NASA and SpaceX have delayed the launch of Crew-3 from its planned Halloween date to Wednesday, November 3 due to concerns about the weather forecast. NASA’s meteorologists expect heavy winds and high waves due to a storm that was spotted moving across the Ohio Valley.
Crew-3’s crew members include NASA astronauts Tom Marshburn, Raja Chari, and Kayla Barron and European Space Agency (ESA) astronaut Matthias Maurer. This will be the fourth crewed launch as part of SpaceX’s contract with NASA for the Commercial Crew Program. The crew has selected “Endurance” as the name of its brand-new Crew Dragon.

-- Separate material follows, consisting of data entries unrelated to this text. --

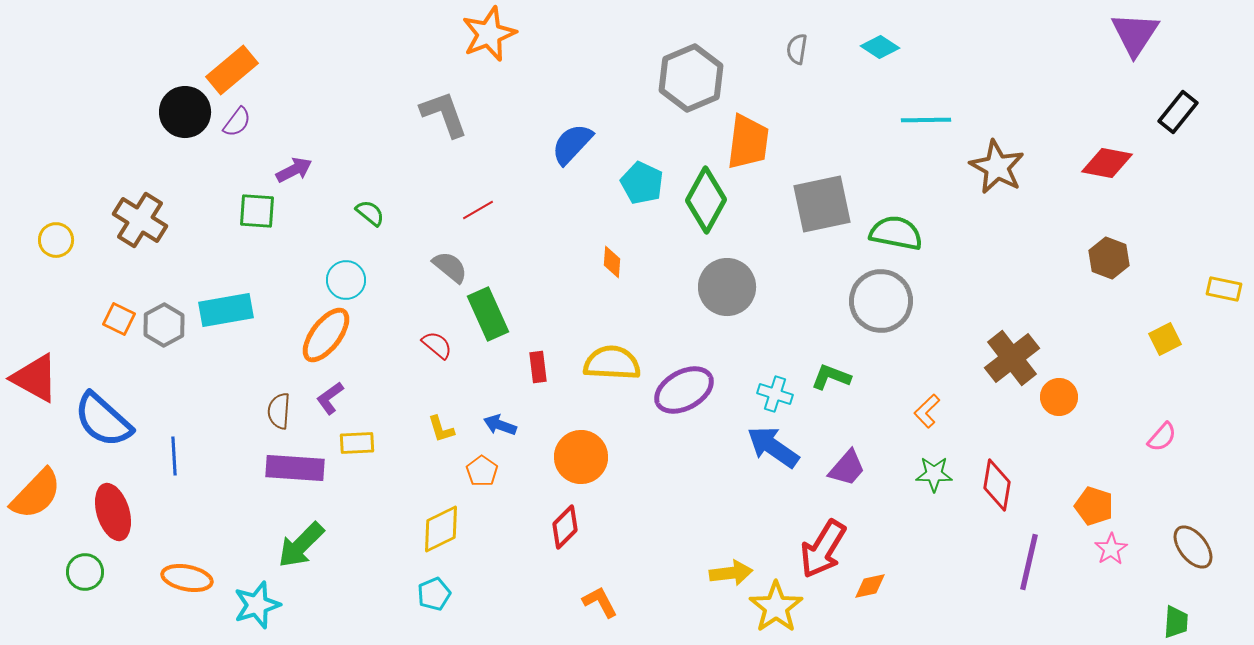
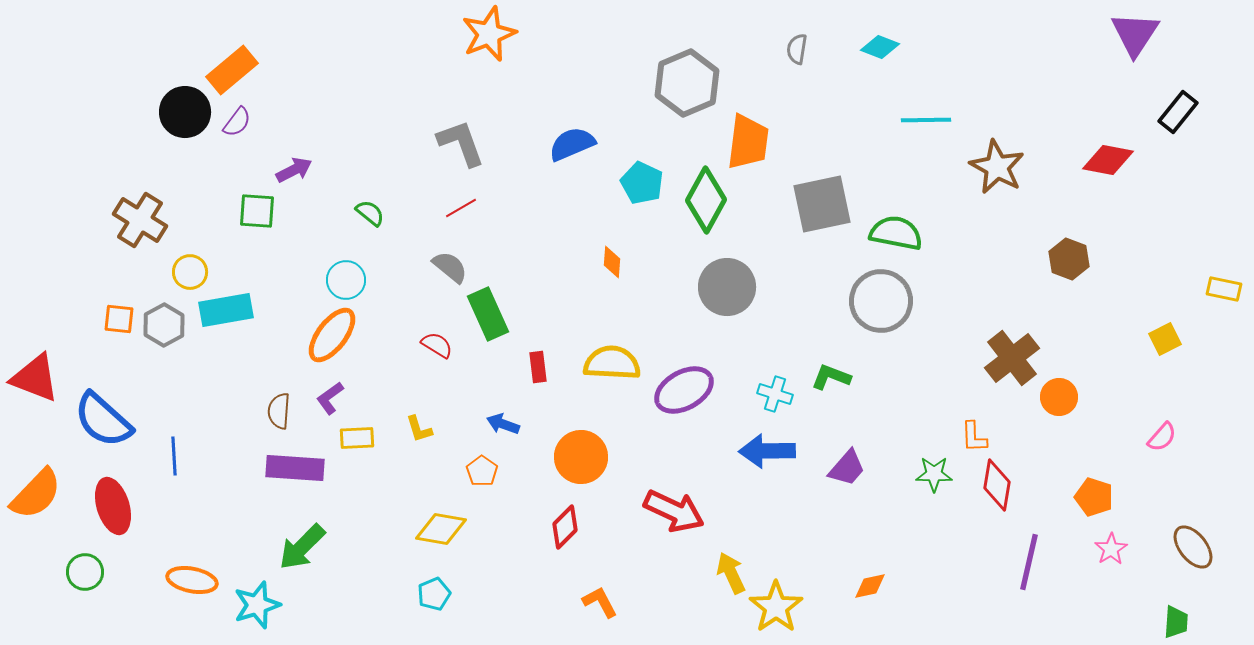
cyan diamond at (880, 47): rotated 12 degrees counterclockwise
gray hexagon at (691, 78): moved 4 px left, 5 px down
gray L-shape at (444, 114): moved 17 px right, 29 px down
blue semicircle at (572, 144): rotated 24 degrees clockwise
red diamond at (1107, 163): moved 1 px right, 3 px up
red line at (478, 210): moved 17 px left, 2 px up
yellow circle at (56, 240): moved 134 px right, 32 px down
brown hexagon at (1109, 258): moved 40 px left, 1 px down
orange square at (119, 319): rotated 20 degrees counterclockwise
orange ellipse at (326, 335): moved 6 px right
red semicircle at (437, 345): rotated 8 degrees counterclockwise
red triangle at (35, 378): rotated 8 degrees counterclockwise
orange L-shape at (927, 411): moved 47 px right, 26 px down; rotated 48 degrees counterclockwise
blue arrow at (500, 425): moved 3 px right, 1 px up
yellow L-shape at (441, 429): moved 22 px left
yellow rectangle at (357, 443): moved 5 px up
blue arrow at (773, 447): moved 6 px left, 4 px down; rotated 36 degrees counterclockwise
orange pentagon at (1094, 506): moved 9 px up
red ellipse at (113, 512): moved 6 px up
yellow diamond at (441, 529): rotated 36 degrees clockwise
green arrow at (301, 545): moved 1 px right, 2 px down
red arrow at (823, 549): moved 149 px left, 38 px up; rotated 96 degrees counterclockwise
yellow arrow at (731, 573): rotated 108 degrees counterclockwise
orange ellipse at (187, 578): moved 5 px right, 2 px down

Crew-2’s “Endeavour” Crew Dragon is currently docked to the International Space Station and is expected to return to Earth after Crew-3 arrives. Crew-2 is currently troubleshooting an issue with the onboard toilet.
The crew of the Inspiration4 mission reported issues with the Crew Dragon, as well. SpaceX says that it is in the process of redesigning the toilet to reduce the chance of leaks in the future. On the way home, Crew-2 will make use of a backup: an undergarment capable of handling what the toilet would normally be used for.
If you plan on watching the Crew-3 launch live on Florida’s Space Coast, you’ll have to plan on either getting up early or staying up late. The launch time is at 1:10 am EDT. Crew-3 plans to dock at the International Space Station at 11pm EDT the same day.
For those in other time zones, it will be possible to catch a livestream of the launch on NASA TV, which continuously transmits live footage of notable events and pre-recorded videos through outlets like television and YouTube.
So far, SpaceX is the only private aerospace company to launch crews for NASA’s Commercial Crew Program. It also has contracts to launch components for the Lunar Gateway and develop a Starship-derived lunar lander, though the latter is on hold due to a lawsuit filed by competitor Blue Origin.
Private contracts to fly astronauts include a recently expanded deal with Axiom Space to fly private astronauts to the International Space Station. The first missions will be commanded by retired NASA astronauts Peggy Whitson and Michael López-Alegría. Axiom Space plans to eventually launch inflatable modules that will be added the International Space Station, and then eventually spin them off into its own space station.
Boeing’s entry into the Commercial Crew Program, the Starliner, has faced multiple delays due to technical issues such as a 2018 propellant leak due to faulty valves in the abort system. In response to the delays, NASA reassigned astronauts Nicole Mann and Josh Cassada to the planned Crew-5 mission in 2022. Mann and Cassada had previously been helping with preparations for crewed Starliner missions.